LUXEMBURG
DANIEL OLY

Exklusiver „Crystalfoot“-Club zugunsten der Hilfsvereinigung ELA gegründet

Die Leukodystrophie ist eine seltene Erberkrankung, die das zentrale Nervensystem betrifft. Sie greift die „Schutzschicht“ der Nervenstränge an - die „weiße Masse“ - und beeinträchtigt dadurch motorische und kognitive Fähigkeiten seiner Erkrankten. Rund 30 verschiedene Krankheitsbilder können so entstehen - was, kombiniert mit der verhältnismäßigen Seltenheit der Erkrankung, dazu führt, dass knapp 20 Prozent aller Fälle nie richtig erkannt und therapiert werden können. Ein Heilmittel gibt es ebenfalls nicht.

Dass sich das ändert, hoffen nicht nur die Familien der Erkrankten sondern auch Ärzte, Forscher und die Hilfsvereinigung ELA International. Die Vereinigung mit Sitz in Luxemburg unterstützt seit ihrer Gründung vor 27 Jahren konsequent die Erforschung der Krankheit und hilft Familien. Hilfe erhoffen sich die Helfer jetzt aus einer ungewöhnlichen Quelle: dem „Crystalfoot“-Club, einem frisch gegründeten Zirkel großzügiger Spender, die - soweit die Hoffnung von ELA - weitere Helfer und Spender anwerben sollen. Zu diesem Zweck hat die Organisation mit dem bekannten Kristall-Hersteller Baccarat zusammengearbeitet, um eine streng limitierte Serie von 100 Kristall-Fußabdrücken des Fußballstars Zinedine Zidane anzufertigen. Der Fußballer ist seit längerer Zeit als ELA-Mitglied aktiv.

Gutes tun

„Wir unterstützen den Kampf gegen diese Erkrankung und helfen den betroffenen Familien - wir unterstützen aber auch die Forschung an der Krankheit mit diesem Schritt“, erklärte Norbert Becker, Mitglied des Beirates der Stiftung. ELA wurde 1992 von Guy Alba gegründet - vor allem als Elternvereinigung zur Unterstützung der von der Krankheit Betroffenen. Seit der Gründung sei viel passiert. „Mehr als 500 Forschungsprogramme wurden initiiert, die Krankheitsfälle - auf nationaler Ebene denkbar selten - wurden international verknüpft, um die Chancen zu verbessern“, meint Alba. Insgesamt rund 55 Millionen Euro kamen so über die Jahre zusammen, etwas mehr als 43 Millionen flossen allein in die Forschung. „Unsere erste Mission bleibt aber die Hilfe für Familien“, erklärt Becker. Darunter fallen etwa Hilfen bei Renovierungsarbeiten. „Das hatten wir zu Beginn etwas vernachlässigt, inzwischen ist es aber unsere Top-Priorität“, sagt er.

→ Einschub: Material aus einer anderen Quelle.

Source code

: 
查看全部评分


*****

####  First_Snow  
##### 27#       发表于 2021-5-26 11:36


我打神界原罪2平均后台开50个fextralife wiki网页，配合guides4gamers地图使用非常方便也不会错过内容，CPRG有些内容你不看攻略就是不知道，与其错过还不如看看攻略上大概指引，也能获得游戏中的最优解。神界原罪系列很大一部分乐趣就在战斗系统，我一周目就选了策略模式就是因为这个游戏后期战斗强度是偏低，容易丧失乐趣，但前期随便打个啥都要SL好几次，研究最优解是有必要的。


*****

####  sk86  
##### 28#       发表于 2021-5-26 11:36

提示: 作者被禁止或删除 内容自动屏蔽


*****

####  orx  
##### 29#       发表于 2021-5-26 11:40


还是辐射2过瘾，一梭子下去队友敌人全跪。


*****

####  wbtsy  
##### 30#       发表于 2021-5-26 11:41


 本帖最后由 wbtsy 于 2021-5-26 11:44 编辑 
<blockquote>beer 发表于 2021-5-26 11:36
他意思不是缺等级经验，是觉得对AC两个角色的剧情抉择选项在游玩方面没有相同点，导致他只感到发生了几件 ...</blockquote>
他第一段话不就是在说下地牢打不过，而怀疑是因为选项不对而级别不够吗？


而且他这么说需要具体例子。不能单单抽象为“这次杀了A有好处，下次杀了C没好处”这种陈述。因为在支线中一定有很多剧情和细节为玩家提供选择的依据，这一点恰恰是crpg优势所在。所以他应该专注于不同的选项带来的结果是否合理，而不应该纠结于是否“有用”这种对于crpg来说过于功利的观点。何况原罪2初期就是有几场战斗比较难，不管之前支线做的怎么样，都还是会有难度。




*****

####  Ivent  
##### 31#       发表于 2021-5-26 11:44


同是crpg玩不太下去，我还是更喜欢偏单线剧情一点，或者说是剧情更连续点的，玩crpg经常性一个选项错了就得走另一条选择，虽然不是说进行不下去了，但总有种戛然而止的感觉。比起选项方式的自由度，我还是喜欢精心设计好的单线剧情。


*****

Damit hilft die Stiftung Menschen wie der Familie Denizon: „Die Diagnose hatten wir direkt nach der Geburt, seitdem haben wir alle Krankenhäuser der Großregion - und darüber hinaus - abgeklappert“, erklärt Christian Denizon, Vater eines an Leukodystrophie erkrankten, 18 Jahre alten Sohnes. Die Hilfe seitens ELA sei dabei sehr wichtig gewesen. „Wir haben die Stiftung entdeckt, als wir noch sehr wenig über die Erkrankung wussten; deshalb war es die perfekte Möglichkeit, mehr zu erfahren und sich mit anderen Menschen auszutauschen. Das Wichtige daran ist: Man ist nicht allein.“ In Luxemburg gibt es so insgesamt geschätzt drei oder vier Fälle - Olivier Denizon ist einer davon.

Daniel Caufour, zuständiger Direktor der Firma Baccarat, lobte den Einsatz der ELA-Stiftung und unterstrich, wie wichtig das „Crystalfoot“-Projekt für das Unternehmen sei: „Wir haben keine Sekunde gezögert, um Teil dieses Projektes zu sein. Dieser Kristall-Fuß ist unsere Antwort auf die Frage, wie wir beim Kampf gegen die Leukodystrophie einen Teil beitragen können“, erklärt er. Das Produkt selbst sei innerhalb des Angebots von Baccarat einmalig: „Ein derartiges Modell machen wir sonst nicht - jeder Fuß wird einzeln in einer neuen Gussform hergestellt, wir können keine Form ein zweites Mal verwenden“, betont er. „Ein absolutes Ausnahmeprodukt.“ Bislang haben sich übrigens bereits zwölf Spender finden lassen.